For chown, dropping privileges here means that the chown later can't succeed - it's not possible to 'gift' a file to another user. I think it should be handled more like DEL/RMDIR/MKDIR etc.

167

I just realized that this wouldn't allow changing the owner of symbolic links. The way to go here is lchown.

204

In the error case, this attempts sending fd -1. I haven't checked the underlying code, but this will probably pollute errno with something unrelated to the underlying error.

226

This early return skips all the deintialization code in the end of the function. Shouldn't it just be reply.setError(errno); like for all the other operations?

This revision now requires changes to proceed.Jun 21 2019, 10:04 AM
chinmoyr updated this revision to Diff 60215.Jun 21 2019, 11:20 AM
chinmoyr marked 6 inline comments as done.

Addresed the issues.

chinmoyr added inline comments.Jun 21 2019, 11:22 AM
src/ioslaves/file/kauth/filehelper.cpp
157

Ah!

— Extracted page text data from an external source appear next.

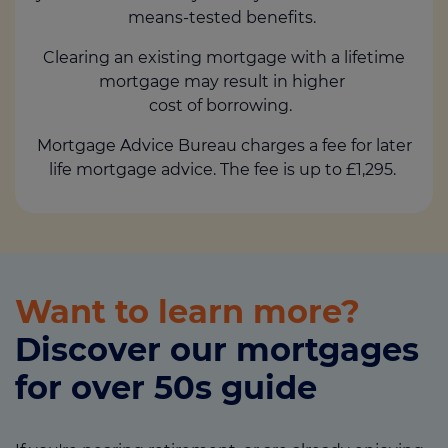
means-tested benefits.
Clearing an existing mortgage with a lifetime
mortgage may result in higher
cost of borrowing.
Mortgage Advice Bureau charges a fee for later
life mortgage advice. The fee is up to £1,295.
Want to learn more?
Discover our mortgages
for over 50s guide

Since I was testing inside /opt I didn't notice. I think the order here should be: drop privilege -> change grp -> gain privilege -> change user.

167

Do you think it'll be a bad idea to skip the case for symlinks in utime, chmod, chown, for now? Right now there's no code in KIO that requires these operations to be performed on the link itself.

maltek added inline comments.Jun 21 2019, 1:54 PM
src/ioslaves/file/kauth/filehelper.cpp
157

IMO, it's fine (and less complicated) to just do both in one single privileged fchmod call.

167

Fine by me - I'm only really here to look for security problems, not to decide on which features are required for this to land.

chinmoyr updated this revision to Diff 60249.Jun 21 2019, 3:23 PM

Separated (l)chown since it's to be done with elavated privileges.

maltek accepted this revision.Jun 21 2019, 3:28 PM

Looks good to me now!

This revision is now accepted and ready to land.Jun 21 2019, 3:28 PM

Thanks for your help!

This revision was automatically updated to reflect the committed changes.
chinmoyr edited the summary of this revision. (Show Details)Jun 21 2019, 4:05 PM

It would appear that the commit of this change disturbed somethng with FreeBSD builds - see https://build.kde.org/view/Failing/job/Frameworks/job/kio/job/kf5-qt5%20FreeBSDQt5.12/135/

Could someone take a look into that please?

It would appear that the commit of this change disturbed somethng with FreeBSD builds - see https://build.kde.org/view/Failing/job/Frameworks/job/kio/job/kf5-qt5%20FreeBSDQt5.12/135/

Could someone take a look into that please?